The ship hanging in the choir sank downward, in front of them, and grew vast and splendid with silken sails and golden masts, with anchors of red gold and ropes of silken twine, like the ship in the old ballad. The bridal couple stepped on board, and all the congregation followed; there were room and enjoyment for all. Then the arches and walls of the church blossomed like the elder and the fragrant lime trees; joyfully they waved their green branches, and bowed, and parted. The ship was lifted up and sailed with them through the ocean, through the air. Every candle in the church became a tiny star; the winds sang a hymn, and all joined in:

"In love, to glory! No life shall be lost! Supreme happiness forever! Hallelujah!"

And these were Jörgen's last words in this mortal world, for the thread that held the immortal spirit snapped; only a lifeless corpse lay in the dark church, while the storm howled and covered it with drifting sand.

The next morning was Sunday, and the pastor and congregation set out for church. The road, buried in sand, was almost impassable. When they reached the church they found an enormous sand heap completely covering the door. Then the pastor prayed briefly and said that as God had now closed the door to this His house, they must go forth and raise Him a new one elsewhere. So they sang a psalm and returned home.

In vain Jörgen was sought throughout the town of Skagen and the sand dunes; it was supposed that the rolling waves of sand had buried him beneath them.

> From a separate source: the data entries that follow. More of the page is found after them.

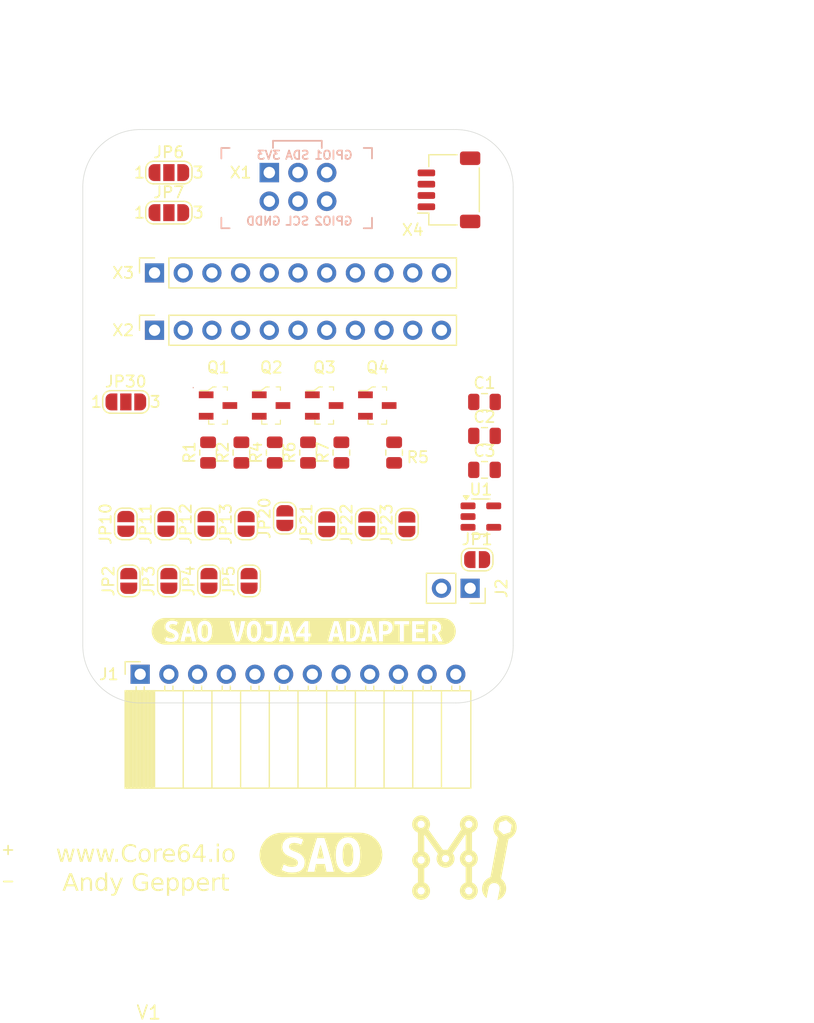
<source format=kicad_pcb>
(kicad_pcb
	(version 20240108)
	(generator "pcbnew")
	(generator_version "8.0")
	(general
		(thickness 1.6)
		(legacy_teardrops no)
	)
	(paper "A" portrait)
	(title_block
		(title "Core4 SAO - PCB Layout")
		(date "2024-09-23")
		(rev "0.2")
		(company "Andy Geppert - Machine Ideas, LLC")
	)
	(layers
		(0 "F.Cu" signal)
		(31 "B.Cu" signal)
		(32 "B.Adhes" user "B.Adhesive")
		(33 "F.Adhes" user "F.Adhesive")
		(34 "B.Paste" user)
		(35 "F.Paste" user)
		(36 "B.SilkS" user "B.Silkscreen")
		(37 "F.SilkS" user "F.Silkscreen")
		(38 "B.Mask" user)
		(39 "F.Mask" user)
		(40 "Dwgs.User" user "User.Drawings")
		(41 "Cmts.User" user "User.Comments")
		(42 "Eco1.User" user "User.Eco1")
		(43 "Eco2.User" user "User.Eco2")
		(44 "Edge.Cuts" user)
		(45 "Margin" user)
		(46 "B.CrtYd" user "B.Courtyard")
		(47 "F.CrtYd" user "F.Courtyard")
		(48 "B.Fab" user)
		(49 "F.Fab" user)
	)
	(setup
		(stackup
			(layer "F.SilkS"
				(type "Top Silk Screen")
			)
			(layer "F.Paste"
				(type "Top Solder Paste")
			)
			(layer "F.Mask"
				(type "Top Solder Mask")
				(thickness 0.01)
			)
			(layer "F.Cu"
				(type "copper")
				(thickness 0.035)
			)
			(layer "dielectric 1"
				(type "core")
				(thickness 1.51)
				(material "FR4")
				(epsilon_r 4.5)
				(loss_tangent 0.02)
			)
			(layer "B.Cu"
				(type "copper")
				(thickness 0.035)
			)
			(layer "B.Mask"
				(type "Bottom Solder Mask")
				(thickness 0.01)
			)
			(layer "B.Paste"
				(type "Bottom Solder Paste")
			)
			(layer "B.SilkS"
				(type "Bottom Silk Screen")
			)
			(copper_finish "None")
			(dielectric_constraints no)
		)
		(pad_to_mask_clearance 0)
		(solder_mask_min_width 0.1016)
		(allow_soldermask_bridges_in_footprints no)
		(grid_origin 88.4682 156.3256)
		(pcbplotparams
			(layerselection 0x00010fc_ffffffff)
			(plot_on_all_layers_selection 0x0000000_00000000)
			(disableapertmacros no)
			(usegerberextensions yes)
			(usegerberattributes no)
			(usegerberadvancedattributes no)
			(creategerberjobfile no)
			(dashed_line_dash_ratio 12.000000)
			(dashed_line_gap_ratio 3.000000)
			(svgprecision 6)
			(plotframeref no)
			(viasonmask no)
			(mode 1)
			(useauxorigin no)
			(hpglpennumber 1)
			(hpglpenspeed 20)
			(hpglpendiameter 15.000000)
			(pdf_front_fp_property_popups yes)
			(pdf_back_fp_property_popups yes)
			(dxfpolygonmode yes)
			(dxfimperialunits yes)
			(dxfusepcbnewfont yes)
			(psnegative no)
			(psa4output no)
			(plotreference yes)
			(plotvalue no)
			(plotfptext yes)
			(plotinvisibletext no)
			(sketchpadsonfab no)
			(subtractmaskfromsilk yes)
			(outputformat 1)
			(mirror no)
			(drillshape 0)
			(scaleselection 1)
			(outputdirectory "../SAO_Core4_V0.2 Manufacturing/")
		)
	)
	(net 0 "")
	(net 1 "VIN")
	(net 2 "/+BATT")
	(net 3 "Net-(U1-BP)")
	(net 4 "GND")
	(net 5 "/3V3R")
	(net 6 "/OUT1")
	(net 7 "/OUT0")
	(net 8 "/SAO_SCL")
	(net 9 "/IN0")
	(net 10 "/SAO_SDA")
	(net 11 "/IN1")
	(net 12 "/IN2")
	(net 13 "/SAO_GPIO1")
	(net 14 "/OUT2")
	(net 15 "/SAO_GPIO2")
	(net 16 "/IN3")
	(net 17 "/OUT3")
	(net 18 "/SPI_DC")
	(net 19 "/SPI_CS1")
	(net 20 "/SPI_CLK")
	(net 21 "/SPI_SDO")
	(net 22 "unconnected-(JP20-B-Pad2)")
	(net 23 "unconnected-(JP21-B-Pad2)")
	(net 24 "/SPI_CD")
	(net 25 "/SPI_SDI")
	(net 26 "/SPI_CS2")
	(net 27 "Net-(Q1-B)")
	(net 28 "/{slash}OUT0")
	(net 29 "Net-(Q3-B)")
	(net 30 "/{slash}OUT1")
	(net 31 "/QSPI_D1")
	(net 32 "/QSPI_D2")
	(net 33 "/SPI_RST")
	(net 34 "unconnected-(X3-Pin_9-Pad9)")
	(net 35 "unconnected-(X4-PadMP)")
	(net 36 "unconnected-(X4-PadMP)_1")
	(net 37 "unconnected-(J1-Pin_12-Pad12)")
	(footprint "Connector_PinSocket_2.54mm:PinSocket_1x02_P2.54mm_Vertical" (layer "F.Cu") (at 122.7582 146.1656 -90))
	(footprint "Jumper:SolderJumper-2_P1.3mm_Open_RoundedPad1.0x1.5mm" (layer "F.Cu") (at 92.5382 145.5156 90))
	(footprint "digikey-footprints:SOT-23-3" (layer "F.Cu") (at 114.5382 129.9756))
	(footprint "Capacitor_SMD:C_0805_2012Metric" (layer "F.Cu") (at 124.0282 135.6756))
	(footprint "Connector_JST:JST_SH_SM04B-SRSS-TB_1x04-1MP_P1.00mm_Horizontal" (layer "F.Cu") (at 120.8832 110.8656 90))
	(footprint "Jumper:SolderJumper-2_P1.3mm_Open_RoundedPad1.0x1.5mm" (layer "F.Cu") (at 99.6382 145.5156 90))
	(footprint "Andy_Footprint_Library:Badgelife-SAOv169-BADGE-2x3-no-front-text" (layer "F.Cu") (at 107.5182 110.6056))
	(footprint "digikey-footprints:SOT-23-3" (layer "F.Cu") (at 109.8382 129.9756))
	(footprint "Jumper:SolderJumper-2_P1.3mm_Open_RoundedPad1.0x1.5mm" (layer "F.Cu") (at 113.6082 140.4956 90))
	(footprint "kibuzzard-66D35F07" (layer "F.Cu") (at 109.5502 169.7876))
	(footprint "Jumper:SolderJumper-2_P1.3mm_Open_RoundedPad1.0x1.5mm" (layer "F.Cu") (at 110.0582 140.4956 90))
	(footprint "Package_TO_SOT_SMD:SOT-23-5" (layer "F.Cu") (at 123.7082 139.8156))
	(footprint "Andy_Footprint_Library:Machine_Ideas_logo" (layer "F.Cu") (at 122.682444 170.28624))
	(footprint "Jumper:SolderJumper-2_P1.3mm_Open_RoundedPad1.0x1.5mm" (layer "F.Cu") (at 102.9282 140.4656 90))
	(footprint "Capacitor_SMD:C_0805_2012Metric" (layer "F.Cu") (at 124.0282 129.6556))
	(footprint "Resistor_SMD:R_0805_2012Metric" (layer "F.Cu") (at 108.4082 134.1431 90))
	(footprint "digikey-footprints:SOT-23-3" (layer "F.Cu") (at 105.1382 129.9756))
	(footprint "Resistor_SMD:R_0805_2012Metric" (layer "F.Cu") (at 99.5582 134.1431 90))
	(footprint "Resistor_SMD:R_0805_2012Metric" (layer "F.Cu") (at 102.5082 134.1431 90))
	(footprint "Jumper:SolderJumper-2_P1.3mm_Open_RoundedPad1.0x1.5mm" (layer "F.Cu") (at 96.0882 145.5156 90))
	(footprint "Jumper:SolderJumper-3_P1.3mm_Open_RoundedPad1.0x1.5mm_NumberLabels" (layer "F.Cu") (at 96.0882 112.8856))
	(footprint "digikey-footprints:SOT-23-3" (layer "F.Cu") (at 100.4382 129.9756))
	(footprint "Jumper:SolderJumper-2_P1.3mm_Open_RoundedPad1.0x1.5mm" (layer "F.Cu") (at 103.1882 145.5156 90))
	(footprint "Connector_PinSocket_2.54mm:PinSocket_1x11_P2.54mm_Vertical"
		(layer "F.Cu")
		(uuid "89ad5f5f-7347-4960-a3f4-e424f9e68083")
		(at 94.8182 118.2256 90)
		(descr "Through hole straight socket strip, 1x11, 2.54mm pitch, single row (from Kicad 4.0.7), script generated")
		(tags "Through hole socket strip THT 1x11 2.54mm single row")
		(property "Reference" "X3"
			(at 0 -2.77 180)
			(layer "F.SilkS")
			(uuid "7b3923b3-b5f5-411b-b5f1-38602db49793")
			(effects
				(font
					(size 1 1)
					(thickness 0.15)
				)
			)
		)
		(property "Value" "HEADER_11-PIN_0.1"
			(at 0 28.17 90)
			(layer "F.Fab")
			(uuid "56846921-a2a5-45bc-a703-e0a29fc3b047")
			(effects
				(font
					(size 1 1)
					(thickness 0.15)
				)
			)
		)
		(property "Footprint" "Connector_PinSocket_2.54mm:PinSocket_1x11_P2.54mm_Vertical"
			(at 0 0 90)
			(unlocked yes)
			(layer "F.Fab")
			(hide yes)
			(uuid "105b9abb-e024-4d5b-82be-2c2acd5a6922")
			(effects
				(font
					(size 1.27 1.27)
					(thickness 0.15)
				)
			)
		)
		(property "Datasheet" ""
			(at 0 0 90)
			(unlocked yes)
			(layer "F.Fab")
			(hide yes)
			(uuid "782465b3-f8f6-4719-8ea1-c119956d66eb")
			(effects
				(font
					(size 1.27 1.27)
					(thickness 0.15)
				)
			)
		)
		(property "Description" ""
			(at 0 0 90)
			(unlocked yes)
			(layer "F.Fab")
			(hide yes)
			(uuid "079e89fa-f84c-43e0-945d-8256a0278b20")
			(effects
				(font
					(size 1.27 1.27)
					(thickness 0.15)
				)
			)
		)
		(property "Insert?" "No"
			(at 0 0 90)
			(unlocked yes)
			(layer "F.Fab")
			(hide yes)
			(uuid "5490cf27-f761-45e6-bd7d-ab35b46e5bb6")
			(effects
				(font
					(size 1 1)
					(thickness 0.15)
				)
			)
		)
		(property "Populate" "DNP"
			(at 0 0 90)
			(unlocked yes)
			(layer "F.Fab")
			(hide yes)
			(uuid "84216641-2029-4648-b2b4-85617bff7a6e")
			(effects
				(font
					(size 1 1)
					(thickness 0.15)
				)
			)
		)
		(property "User Optional" "yes"
			(at 0 0 90)
			(unlocked yes)
			(layer "F.Fab")
			(hide yes)
			(uuid "ffcf1478-2051-4989-8cea-c91947be27c5")
			(effects
				(font
					(size 1 1)
					(thickness 0.15)
				)
			)
		)
		(property ki_fp_filters "Connector*:*_1x??_*")
		(path "/e4ac1fc0-63c4-4cd9-89e2-946da04b663b")
		(sheetname "Root")
		(sheetfile "SAO Voja4 Adapter.kicad_sch")
		(attr through_hole)
		(fp_line
			(start 1.33 -1.33)
			(end 1.33 0)
			(stroke
				(width 0.12)
				(type solid)
			)
			(layer "F.SilkS")
			(uuid "a48e489a-5690-4f0f-bbf2-34e0f8648e43")
		)
		(fp_line
			(start 0 -1.33)
			(end 1.33 -1.33)
			(stroke
				(width 0.12)
				(type solid)
			)
			(layer "F.SilkS")
			(uuid "238a5fc8-d46f-4952-b10c-8d08327643
... [180773 chars truncated]
</source>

But his body was entombed in a vast sarcophagus, in the very church itself. During the storm our Lord cast earth over his coffin; the great heaps of sand lay above and around it, and they cover it to this day. The drifting sand lies piled above those mighty arches; thorns and wild roses now twine over the church, where the visitor struggles on toward its tower still showing above the sand. His tombstone may be seen for miles; no king ever had a more magnificent one. And no one will ever disturb the repose of the dead, for none until now has ever known his resting place; for this story was sung to me by the storm among the sand dunes.

Comment on this quote:

Jörgen's transformation and redemption in the church takes place inside his head. It is unclear whether what happens is real (in any sense) or not. It is a sort of dream, in which Jörgen's soul sees a divine light and experiences happiness in illusive dream pictures, while he – as a matter of fact – dies. The scene is closely related to the death of The Little Match Girl and The Old Oak Tree's Last Dream.

The oak tree dream is, according to Johan de Mylius, at the core of the entire oeuvre, which Mylius conceives as centered about transformation in death and rebirth, and the striving against this kind of transformation. Cf. Mylius: Forvandlingens pris. H.C. Andersen og hans eventyr (The price of transformation. HCA and his fairytales), 2004.